Grecia, sciopero dipendenti pubblici tra scontri e aria di referendum

Ieri, in Grecia, è stata un’altra giornata di caos. Atene è stata invasa da almeno 20 mila lavoratori del settore pubblico, anche se il sindacato Adedy parla di 40 mila manifestanti. Ma a scioperare era anche l’altro sindacato, Gsee, del settore privato, dato che hanno incrociato le braccia anche i controllori di volo, per la prima volta quest’anno e sono state chiuse scuole, le ferrovie hanno funzionato ai minimi termini e gli stessi ospedali si sono limitati agli interventi d’urgenza. Una Grecia bloccata, dunque, ancora una volta sulla scia della protesta contro la politica di austerità del governo Papandreou, necessaria per incassare i nuovi aiuti da parte della troika ed evitare cos’ il default. Eppure, gli striscioni ieri erano molto eloquenti: “Cancellate il debito” era la scritta di alcuni, che rimarca come tra l’opinione pubblica molti vogliano che il Paese vada in default, per non potere pagare più il conto salatissimo di questa immensa tragedia greca. Piazza Syntagma è stata presa d’assalto dai manifestanti e sono scoppiati alcuni scontri con la polizia, la quale è stata costretta al lancio di lacrimogeni.

Si protesta, in particolare, contro il licenziamento di 30 mila dipendenti pubblici, che verranno messi in mobilità per un anno a stipendio ridotto al 60%. Ci sono poi tagli del 20% agli stipendi e la richiesta della troika di abbassare i minimi salariali della contrattazione collettiva, al fine di favorire l’occupazione e la ripresa. Il tasso dei senza lavoro è, infatti, cresciuto già oltre il 16%. Secondo Adedy, il risanamento starebbe avvenendo “uccidendo i lavoratori”.

La tensione è così forte nel Paese che il ministro degli interni ha addirittura avanzato la proposta di un referendum sulle misure adottate dal governo. Un modo come un altro per scaricare sulla popolazione la voglia di non assumersi alcuna responsabilità.

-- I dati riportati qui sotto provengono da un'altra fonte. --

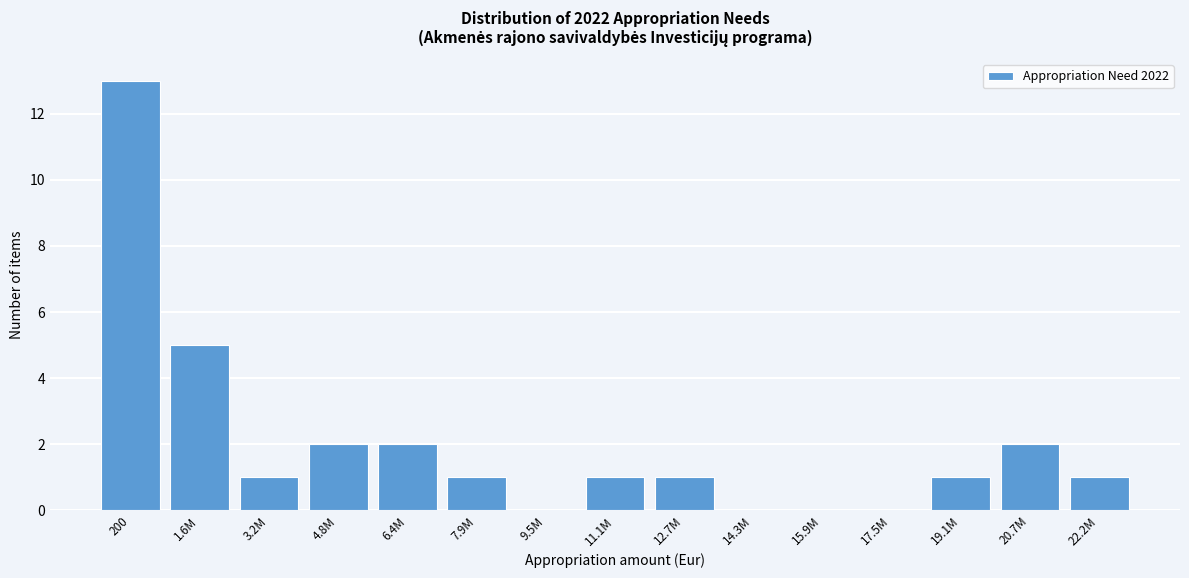

Reading left to right, extract all data points from this chart.

200=13	1.6M=5	3.2M=1	4.8M=2	6.4M=2	7.9M=1	9.5M=0	11.1M=1	12.7M=1	14.3M=0	15.9M=0	17.5M=0	19.1M=1	20.7M=2	22.2M=1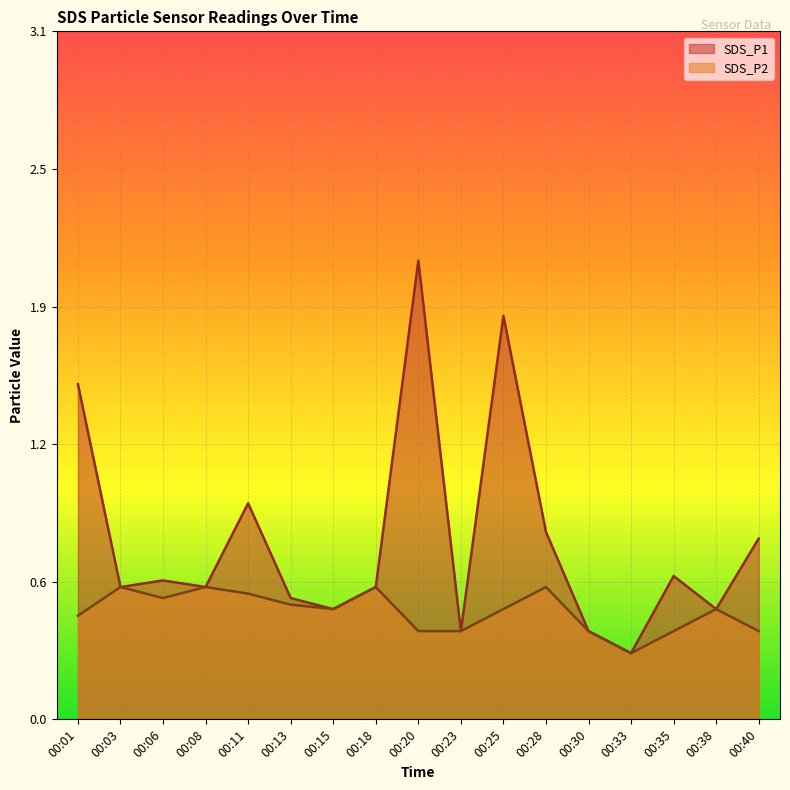

The value of SDS_P1 at 00:40 is 0.8. True or false?

True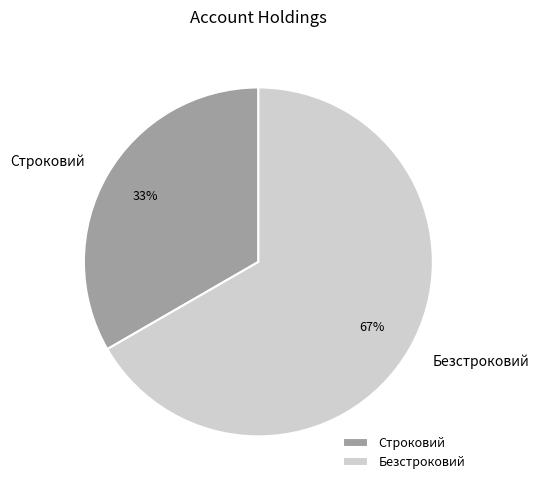

Combined, do Строковий and Безстроковий account for over 50%?

Yes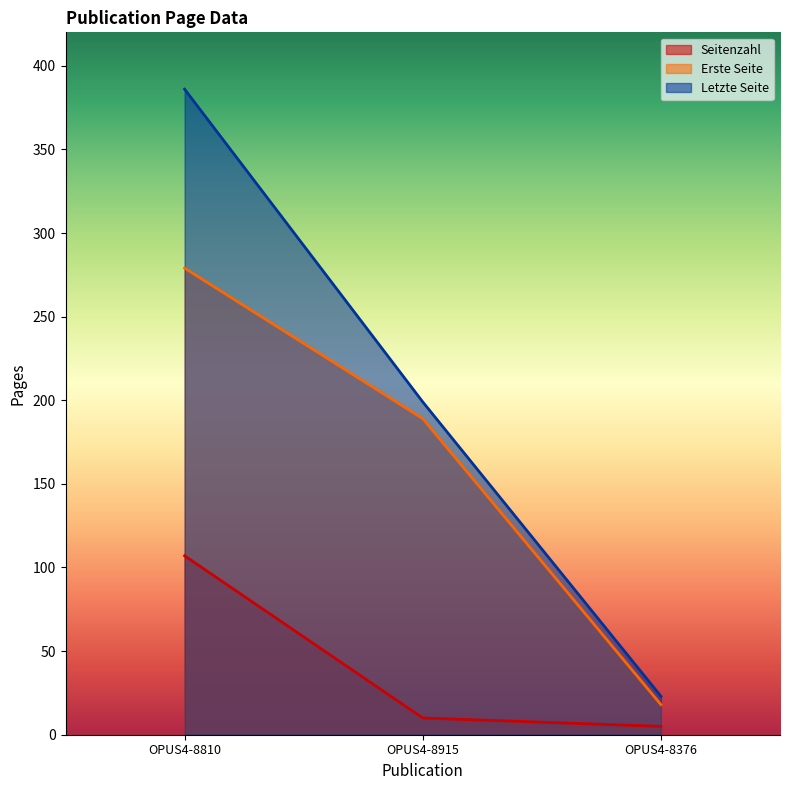

What are all the series names shown in the legend?

Seitenzahl, Erste Seite, Letzte Seite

Proprio ieri giungevano i dati rivisti del 2008, anno di inizio della crisi, ma che la Grecia ancora vedeva in positivo nelle statistiche, con un aumento del pil dell’1%. Il calo, invece, c’era stato, sebbene contenuto, dello 0,2%. L’ennesima dimostrazione di una mentalità che ha portato i governi di destra e di sinistra a truccare spudoratamente la contabilità pubblica per almeno dieci anni.